Part III considers why lead and toward what end? I understand my work to be about bolstering progressive Judaism and, even more, progressive religion so that it is muscular enough to respond to fundamentalist perspectives. I believe that religion can be a source of meaning, connection, and community. I believe we find our deepest humanity in relationship to each other and through relationship with the divine. Yet too often the press only reports on conservative, even fundamentalist approaches to religion, and too many individuals shy away from religious life because of a sense of oppression or aversion. We must make the case for why be Jewish, why be religious, in a manner that is persuasive, compelling, and pointing toward meaning-making.
The texts in this section are two examples of what I call “muscular progressive Judaism,” one an excerpt from remarks I delivered recently at a conference and the other from an op-ed by Michael Strassfeld. For the second text, I also provided the source material that Michael drew on.
Part IV is about how to do this work. At this volatile, transitional time, I think it is very important to be cultivating new ways of being, organizing, thinking and leading. This is really hard work. For me, a growing edge is moving beyond dualistic thinking to a more holistic vision. I brought a text by Bradley Shavit Artson that pushes me and helps in this direction.
The text study and comments were really rich, and we captured it all on video. I hope we’ll find a way to share the discussion.
I concluded the session first by pointing to our opportunities. What can we make in this age of invitation? We Jews of North American live in an open society where we face no structural anti-Semitism and instead encounter a tremendous embrace. What can we make of it?

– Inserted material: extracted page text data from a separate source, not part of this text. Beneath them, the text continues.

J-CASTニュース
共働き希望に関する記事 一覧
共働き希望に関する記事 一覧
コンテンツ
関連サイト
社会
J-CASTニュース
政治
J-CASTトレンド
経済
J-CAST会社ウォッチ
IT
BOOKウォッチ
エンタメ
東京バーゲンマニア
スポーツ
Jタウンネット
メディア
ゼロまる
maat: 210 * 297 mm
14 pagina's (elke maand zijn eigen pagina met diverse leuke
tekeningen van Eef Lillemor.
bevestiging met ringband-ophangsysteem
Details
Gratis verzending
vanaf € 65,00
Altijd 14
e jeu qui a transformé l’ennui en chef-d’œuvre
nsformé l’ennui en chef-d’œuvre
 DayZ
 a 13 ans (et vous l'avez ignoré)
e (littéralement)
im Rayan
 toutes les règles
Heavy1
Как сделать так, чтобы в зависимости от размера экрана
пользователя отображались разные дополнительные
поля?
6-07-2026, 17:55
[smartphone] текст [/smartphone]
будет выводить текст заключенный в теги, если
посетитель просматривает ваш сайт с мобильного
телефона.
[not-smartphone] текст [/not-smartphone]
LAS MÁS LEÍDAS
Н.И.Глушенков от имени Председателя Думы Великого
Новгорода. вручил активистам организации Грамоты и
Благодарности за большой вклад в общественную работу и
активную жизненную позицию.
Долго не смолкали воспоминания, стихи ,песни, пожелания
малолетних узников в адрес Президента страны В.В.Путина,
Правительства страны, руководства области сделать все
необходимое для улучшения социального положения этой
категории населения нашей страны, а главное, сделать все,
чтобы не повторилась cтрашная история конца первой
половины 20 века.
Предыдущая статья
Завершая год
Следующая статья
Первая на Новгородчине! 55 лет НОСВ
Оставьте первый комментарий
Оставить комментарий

And, as befitting an optimism that is intentional but not naïve, I also pointed to our challenges. We live in a world where there is rising fundamentalism and extremism. Can we make the case that non-fundamentalist religion matter? Can we articulate a moral stance that moves beyond a consumer-inflected freedom to do or buy anything we want but also speaks compellingly about the freedoms from suffering, oppression, fear?
Our work as religious leaders is to articulate what we stand for, to build up resources that bolster our moral ground of being out of which we act, and to demonstrate that religion can aid us in working toward redemption for all people.
Every time I work with a group of Reconstructionists, whether at RRC or out in the wider world, I know that we have the ethic, commitment and smarts to create a vital, non-orthodox approach to Judaism. We have the energy and passion to respond to this age of invitation when each of us can choose our identity(ies) and how to express them. I am so grateful for this extraordinary community.